=== Directions for this task ===
Copy every line of text in the entries below character for character, and leave the pictures out of your answer.

====================

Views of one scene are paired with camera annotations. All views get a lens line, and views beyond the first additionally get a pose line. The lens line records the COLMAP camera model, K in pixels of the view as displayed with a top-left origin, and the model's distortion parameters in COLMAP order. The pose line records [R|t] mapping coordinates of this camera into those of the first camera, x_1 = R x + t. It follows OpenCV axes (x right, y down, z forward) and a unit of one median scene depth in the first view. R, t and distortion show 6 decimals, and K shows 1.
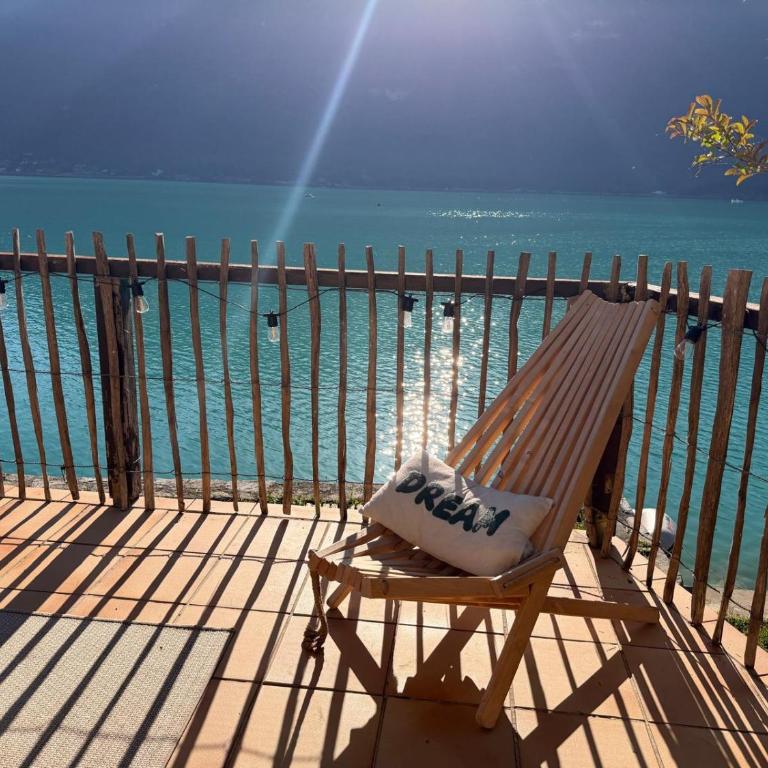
lens RADIAL K [[694.5, 0, 379.4], [0, 694.5, 365.4], [0, 0, 1]] dist [0.138702, -0.253528]
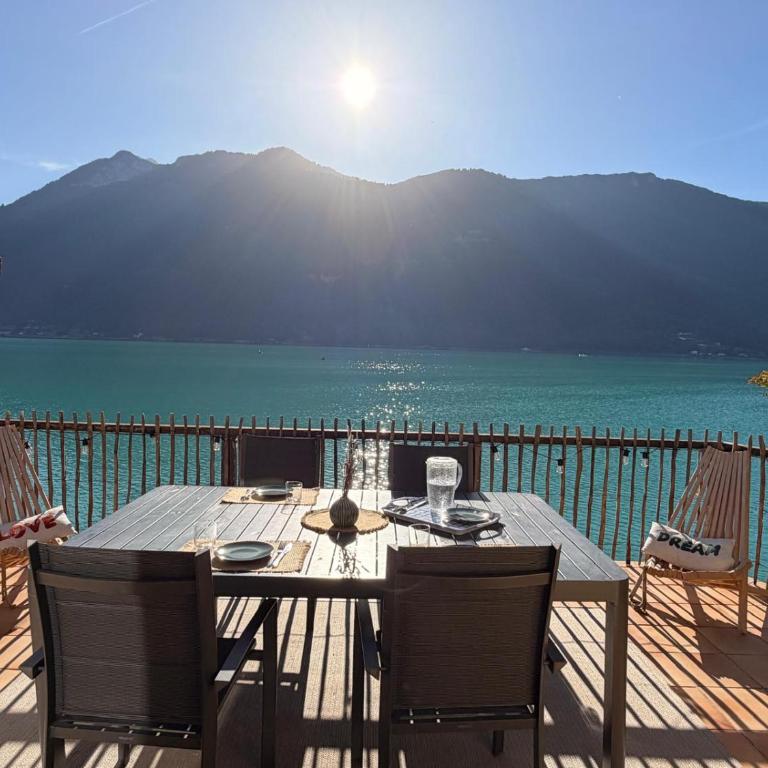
lens RADIAL K [[567.2, 0, 364.0], [0, 567.2, 367.4], [0, 0, 1]] dist [-0.003585, -0.006376]
pose [[0.995444, -0.007222, 0.095074, -0.901290], [0.026617, 0.978535, -0.204356, -0.012154], [-0.091557, 0.205956, 0.974269, -0.646900]]
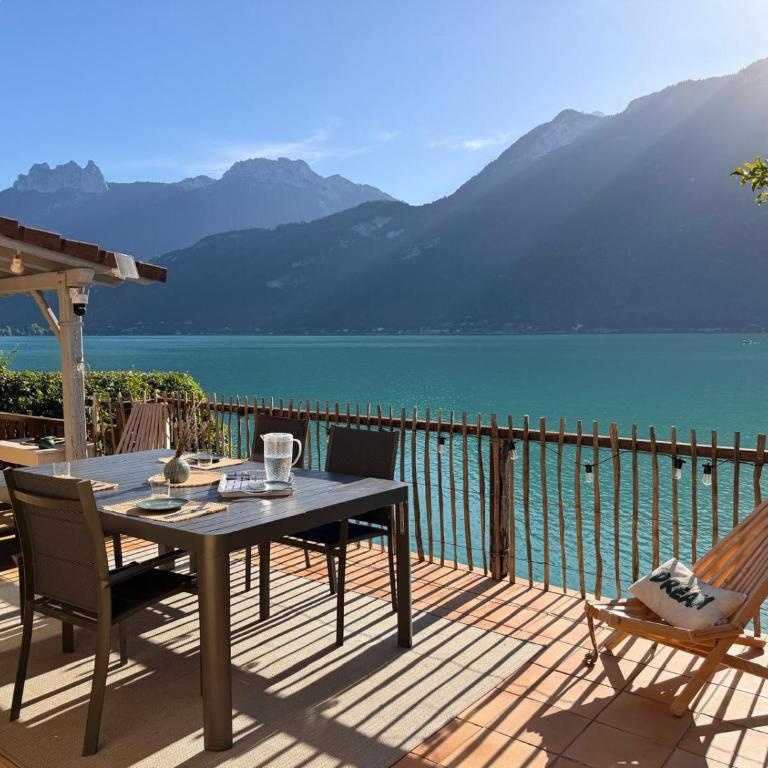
lens RADIAL K [[705.3, 0, 386.8], [0, 705.3, 382.0], [0, 0, 1]] dist [-0.002461, -0.012590]
pose [[0.847834, 0.000499, -0.530262, 0.312951], [-0.099344, 0.982443, -0.157916, 0.041717], [0.520873, 0.186565, 0.832997, -0.628957]]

====================

=== Result of this exercise ===
Views of one scene are paired with camera annotations. All views get a lens line, and views beyond the first additionally get a pose line. The lens line records the COLMAP camera model, K in pixels of the view as displayed with a top-left origin, and the model's distortion parameters in COLMAP order. The pose line records [R|t] mapping coordinates of this camera into those of the first camera, x_1 = R x + t. It follows OpenCV axes (x right, y down, z forward) and a unit of one median scene depth in the first view. R, t and distortion show 6 decimals, and K shows 1.
lens RADIAL K [[694.5, 0, 379.4], [0, 694.5, 365.4], [0, 0, 1]] dist [0.138702, -0.253528]
lens RADIAL K [[567.2, 0, 364.0], [0, 567.2, 367.4], [0, 0, 1]] dist [-0.003585, -0.006376]
pose [[0.995444, -0.007222, 0.095074, -0.901290], [0.026617, 0.978535, -0.204356, -0.012154], [-0.091557, 0.205956, 0.974269, -0.646900]]
lens RADIAL K [[705.3, 0, 386.8], [0, 705.3, 382.0], [0, 0, 1]] dist [-0.002461, -0.012590]
pose [[0.847834, 0.000499, -0.530262, 0.312951], [-0.099344, 0.982443, -0.157916, 0.041717], [0.520873, 0.186565, 0.832997, -0.628957]]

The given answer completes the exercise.